Two deadbands filter noise, combined with AND semantics:

  • time_deadband_ms — a rule-level frequency limit; the rule will not fire again until this much time has passed since its last trigger.
  • value_deadband — either absolute (|new - last| > threshold) or percent. Without one, any change between finite values counts.

NaN values (Aether’s “temporarily unavailable” sentinel) never count as a change; the first finite value after a gap triggers once. After each trigger, the per-point “last value” advances to what the executor actually read during execution, so future comparisons are anchored to the value the rule logic actually saw.

Due rules execute concurrently with bounded parallelism (four at a time by default). Independently of triggers, a rule may declare a cooldown_ms; the cooldown starts only after an execution that succeeded and performed at least one action, and suppresses re-execution until it elapses.

The executor walks the compact topology from the start node, following each node’s wires: switch nodes evaluate condition branches and select an output wire, change nodes write a value to a point, calculation and period-delta nodes compute derived values, and the end node terminates the path.

Input variables are read through the SHM-backed RuleLiveState, and the reads are strict: if a variable’s data is unavailable this cycle, the evaluation short-circuits rather than substituting a default — a missing reading must never satisfy a condition like current < threshold as if it were zero.

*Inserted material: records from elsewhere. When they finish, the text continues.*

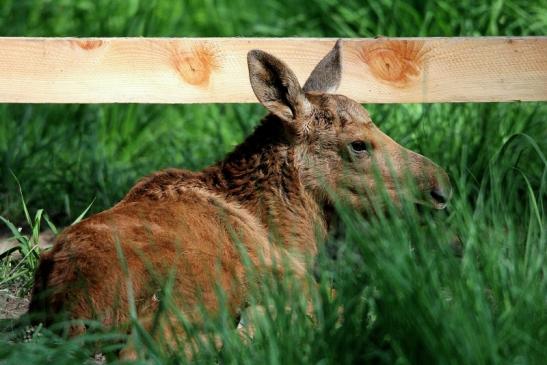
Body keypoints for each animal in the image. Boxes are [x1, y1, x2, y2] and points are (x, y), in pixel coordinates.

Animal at [27, 40, 452, 356]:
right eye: (359, 145)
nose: (442, 189)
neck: (291, 229)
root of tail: (72, 303)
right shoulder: (295, 277)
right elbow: (356, 302)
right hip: (193, 293)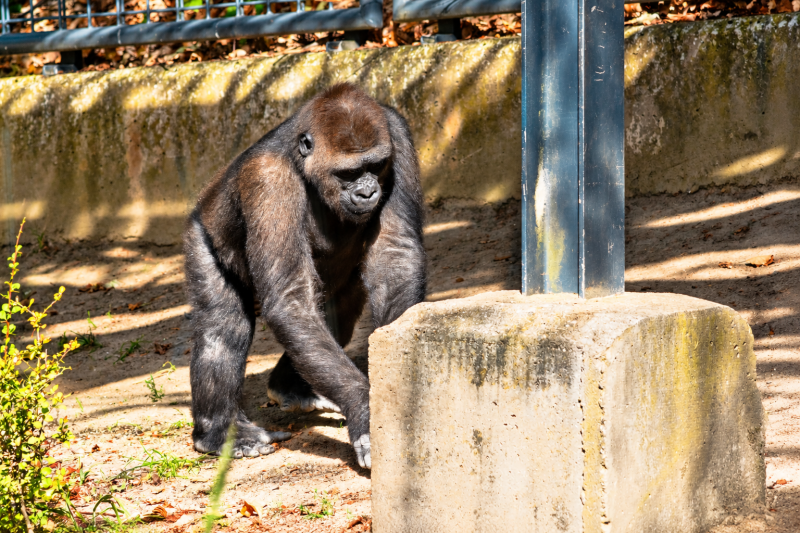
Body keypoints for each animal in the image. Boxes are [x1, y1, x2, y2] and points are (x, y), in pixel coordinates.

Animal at [184, 83, 426, 468]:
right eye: (348, 174)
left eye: (375, 166)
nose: (368, 192)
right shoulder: (268, 180)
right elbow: (288, 300)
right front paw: (365, 407)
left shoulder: (398, 135)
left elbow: (396, 252)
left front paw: (398, 375)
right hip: (202, 232)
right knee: (223, 324)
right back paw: (218, 432)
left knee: (337, 311)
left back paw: (291, 388)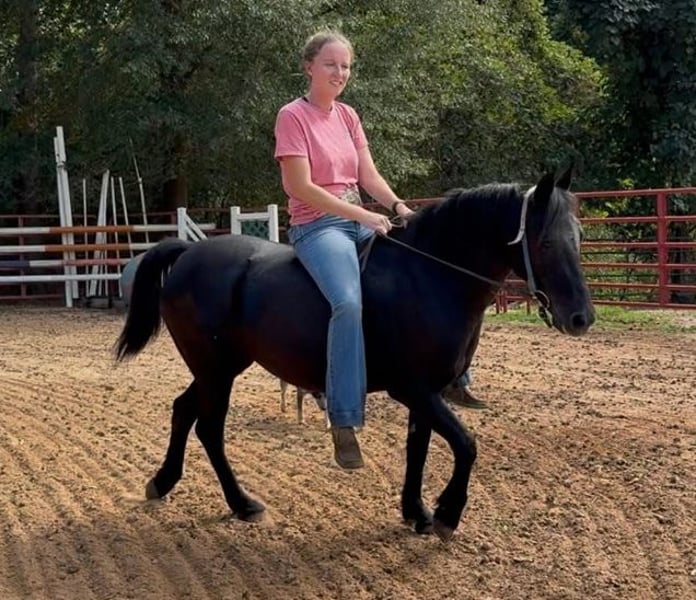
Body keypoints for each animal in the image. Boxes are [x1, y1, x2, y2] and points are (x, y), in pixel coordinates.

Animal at [115, 168, 594, 541]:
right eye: (545, 243)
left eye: (578, 237)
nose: (581, 318)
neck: (428, 276)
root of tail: (189, 252)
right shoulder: (414, 389)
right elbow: (466, 444)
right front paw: (447, 514)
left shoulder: (429, 393)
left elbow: (418, 447)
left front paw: (416, 512)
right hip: (216, 370)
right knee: (210, 428)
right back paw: (242, 503)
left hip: (219, 368)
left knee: (183, 410)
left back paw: (163, 482)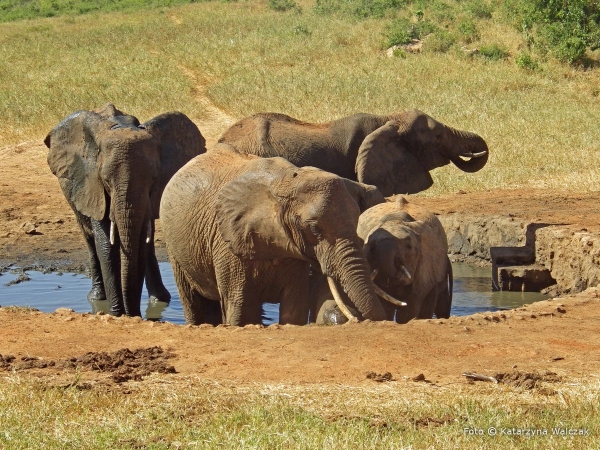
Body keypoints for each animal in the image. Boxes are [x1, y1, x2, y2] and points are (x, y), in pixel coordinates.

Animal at [43, 104, 205, 318]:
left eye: (153, 178)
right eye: (105, 180)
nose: (130, 313)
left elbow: (141, 243)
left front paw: (134, 315)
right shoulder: (94, 187)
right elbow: (105, 245)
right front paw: (116, 314)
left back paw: (160, 299)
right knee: (89, 239)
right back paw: (97, 298)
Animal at [159, 146, 404, 326]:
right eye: (315, 230)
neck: (285, 182)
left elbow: (294, 309)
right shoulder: (227, 243)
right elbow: (241, 308)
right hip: (175, 247)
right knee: (194, 302)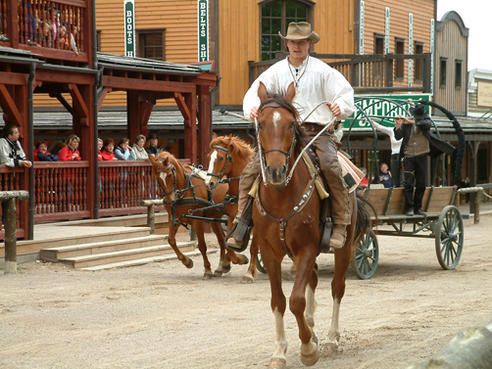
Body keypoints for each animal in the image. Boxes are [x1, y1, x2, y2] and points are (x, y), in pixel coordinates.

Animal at [204, 135, 260, 282]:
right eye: (209, 156)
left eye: (221, 158)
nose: (209, 183)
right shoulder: (231, 218)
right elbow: (226, 242)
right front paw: (237, 260)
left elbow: (254, 247)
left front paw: (249, 272)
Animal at [254, 84, 368, 368]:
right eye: (260, 124)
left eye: (290, 124)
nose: (275, 171)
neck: (281, 196)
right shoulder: (270, 253)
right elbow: (278, 301)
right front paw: (280, 351)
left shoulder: (305, 248)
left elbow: (296, 300)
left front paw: (307, 349)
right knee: (313, 280)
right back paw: (313, 329)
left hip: (343, 247)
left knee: (337, 287)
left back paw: (329, 339)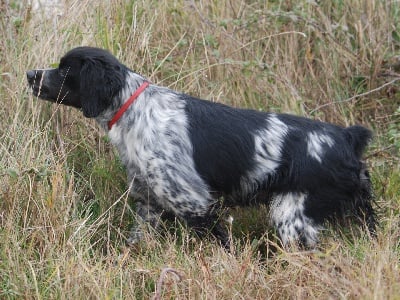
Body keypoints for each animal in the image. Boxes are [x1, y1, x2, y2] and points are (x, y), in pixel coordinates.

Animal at [26, 47, 376, 248]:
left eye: (65, 68)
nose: (30, 74)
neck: (134, 108)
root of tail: (347, 136)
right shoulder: (149, 201)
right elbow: (136, 240)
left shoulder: (194, 202)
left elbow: (218, 244)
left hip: (292, 217)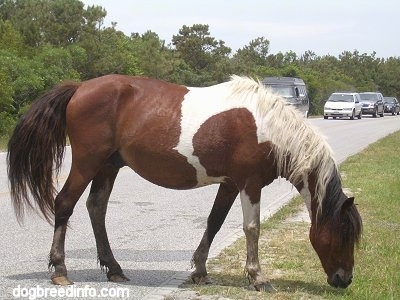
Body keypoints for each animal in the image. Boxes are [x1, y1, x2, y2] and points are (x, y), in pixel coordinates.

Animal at [6, 74, 362, 290]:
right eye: (342, 234)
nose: (344, 279)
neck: (269, 128)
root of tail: (80, 88)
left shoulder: (230, 184)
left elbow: (215, 222)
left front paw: (200, 271)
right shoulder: (249, 183)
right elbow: (252, 228)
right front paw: (258, 277)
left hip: (108, 165)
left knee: (96, 208)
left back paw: (114, 268)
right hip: (87, 162)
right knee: (64, 203)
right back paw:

The same discipline applies to writes: a computed value that is NaN, infinite, or out of range is rejected and the action recorded as failed, never coerced to a number.

Writes to action points take the command path: the executor resolves the instance’s model-to-channel route, then dispatches through the same ActionDispatch used by automation’s HTTP control endpoint — a write to the shared-memory command slots (the C/A slots) followed by a Unix domain socket notify to io (see Shared Memory). The dispatcher checks the shared-memory writer generation before and after the write, so a rule firing across a io restart is detected and dropped instead of landing in a stale slot.

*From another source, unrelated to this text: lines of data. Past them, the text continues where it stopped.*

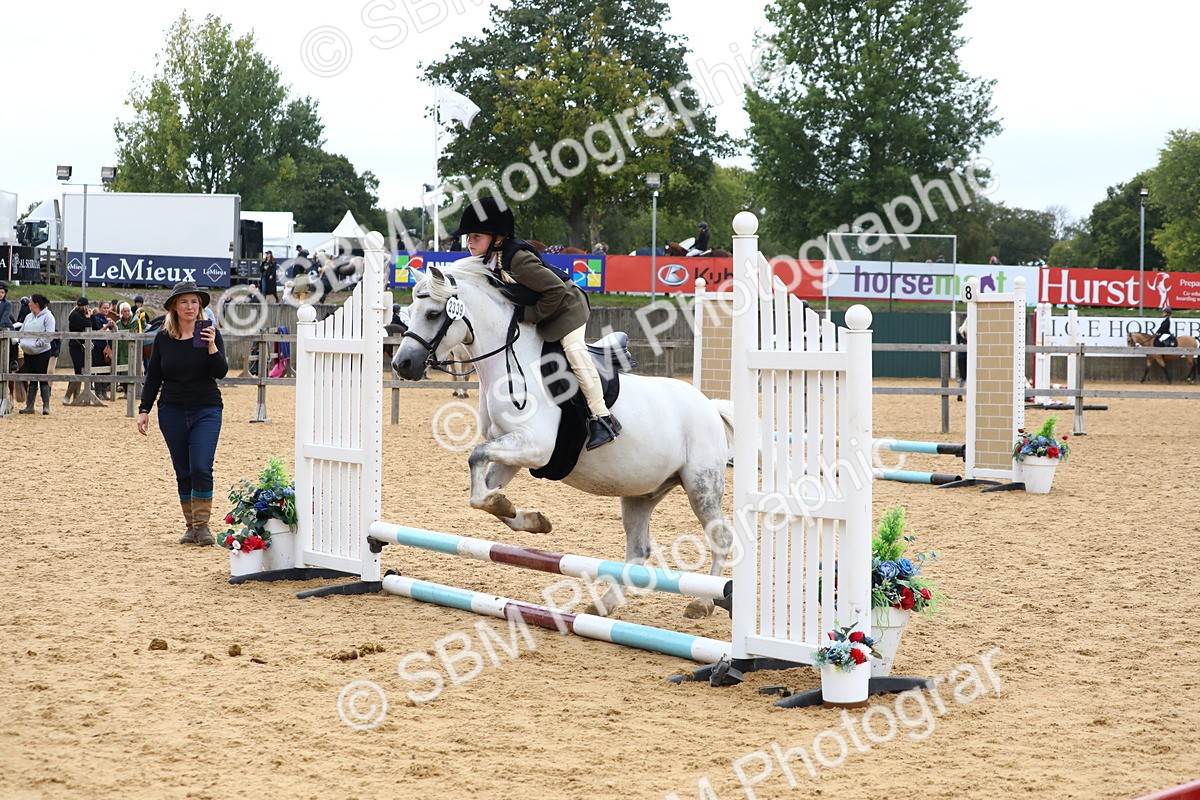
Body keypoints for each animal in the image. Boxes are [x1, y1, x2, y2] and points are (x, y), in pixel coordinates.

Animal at [392, 258, 735, 618]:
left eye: (433, 313)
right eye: (410, 311)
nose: (402, 364)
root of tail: (710, 406)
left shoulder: (537, 447)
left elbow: (476, 457)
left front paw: (512, 508)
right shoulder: (513, 450)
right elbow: (482, 490)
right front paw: (529, 518)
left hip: (701, 484)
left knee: (720, 538)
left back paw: (703, 602)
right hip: (641, 493)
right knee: (638, 550)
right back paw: (603, 605)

When the target is unavailable — no shared-memory writer after a io restart, a missing C/A slot, or a degraded notify socket — the action is recorded as failed with a reason and the rule’s success flag reflects it. Commands are never queued for later delivery: the next cycle re-evaluates from current values instead of replaying a stale setpoint against a device that has since come back in a different state.

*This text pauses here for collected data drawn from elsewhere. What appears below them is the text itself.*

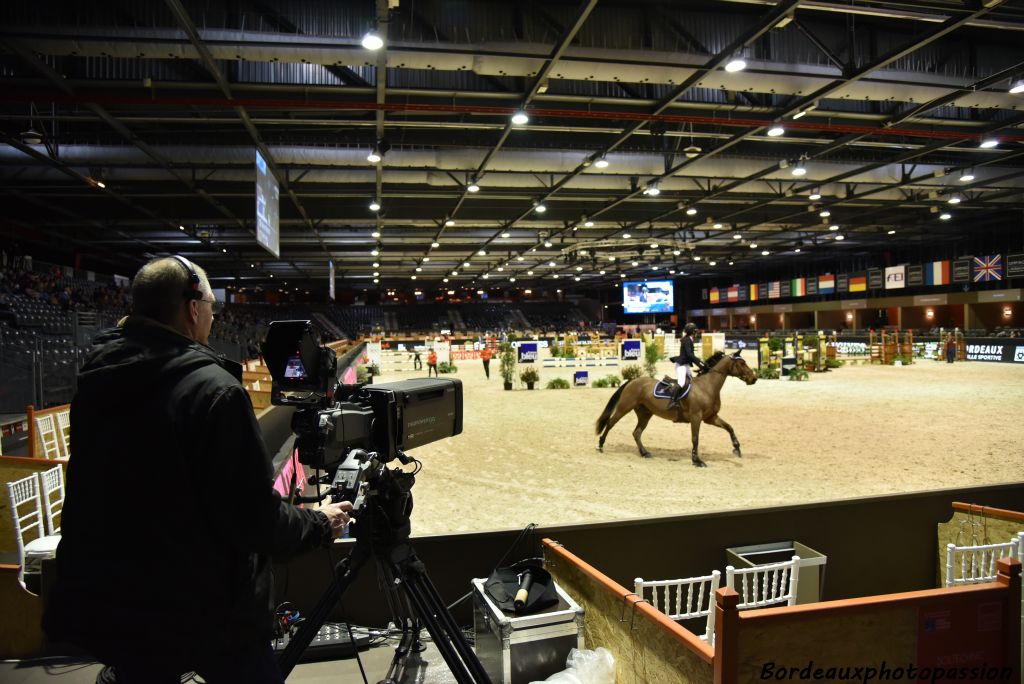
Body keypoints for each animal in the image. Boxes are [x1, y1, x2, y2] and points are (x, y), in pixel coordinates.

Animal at [598, 352, 757, 464]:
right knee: (610, 423)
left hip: (645, 414)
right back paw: (600, 445)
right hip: (624, 408)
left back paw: (644, 453)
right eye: (741, 363)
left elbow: (729, 427)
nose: (753, 378)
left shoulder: (710, 418)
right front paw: (697, 461)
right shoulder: (696, 417)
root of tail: (633, 381)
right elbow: (695, 438)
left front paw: (737, 448)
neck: (707, 387)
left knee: (636, 433)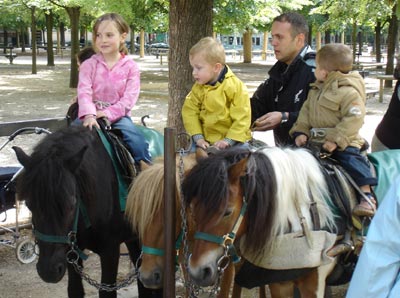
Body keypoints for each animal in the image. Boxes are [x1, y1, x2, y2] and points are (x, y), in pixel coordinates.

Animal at [13, 125, 162, 298]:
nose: (48, 271)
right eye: (29, 204)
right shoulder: (71, 251)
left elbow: (106, 291)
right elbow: (74, 290)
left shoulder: (110, 250)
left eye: (71, 204)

Every execution produces a result record: success flag, the list of actions executed (each with target, point, value, and its own success flag), the execution path as visited node IDs, the matched condition, a snapshot of variable values, and per-node execution details. The scheduler writes this record to local durable and observable surfaces:

  • to a per-rule log file, so each rule has an independent, greppable history;
  • to SQLite rule_history, which keeps the structured execution result and error for API/WebSocket consumers.

Neither rule execution nor result observation requires an external database.

POST /api/scheduler/reload calls RuleScheduler::reload_rules, which re-reads all enabled rules from SQLite and replaces the scheduler’s in-memory rule set wholesale under a write lock — running executions finish against the rule they started with. When the PointWatch handles are wired in (production mode), the reload then rebuilds the event plane from the fresh rule set as a unit: the subscription bitmap that tells io which points to publish events for, and the dispatcher index that maps (channel, point) pairs to rule IDs. A newly added or re-targeted OnChange rule starts receiving events immediately, with no service restart.

In practice the endpoint is rarely needed: the rule CRUD endpoints (create, update, delete, enable, disable) each trigger the same reload after their database write. Explicit reload matters for out-of-band writes — a bulk import or aether sync pushing rule files from configuration — where the scheduler would otherwise not know the table changed.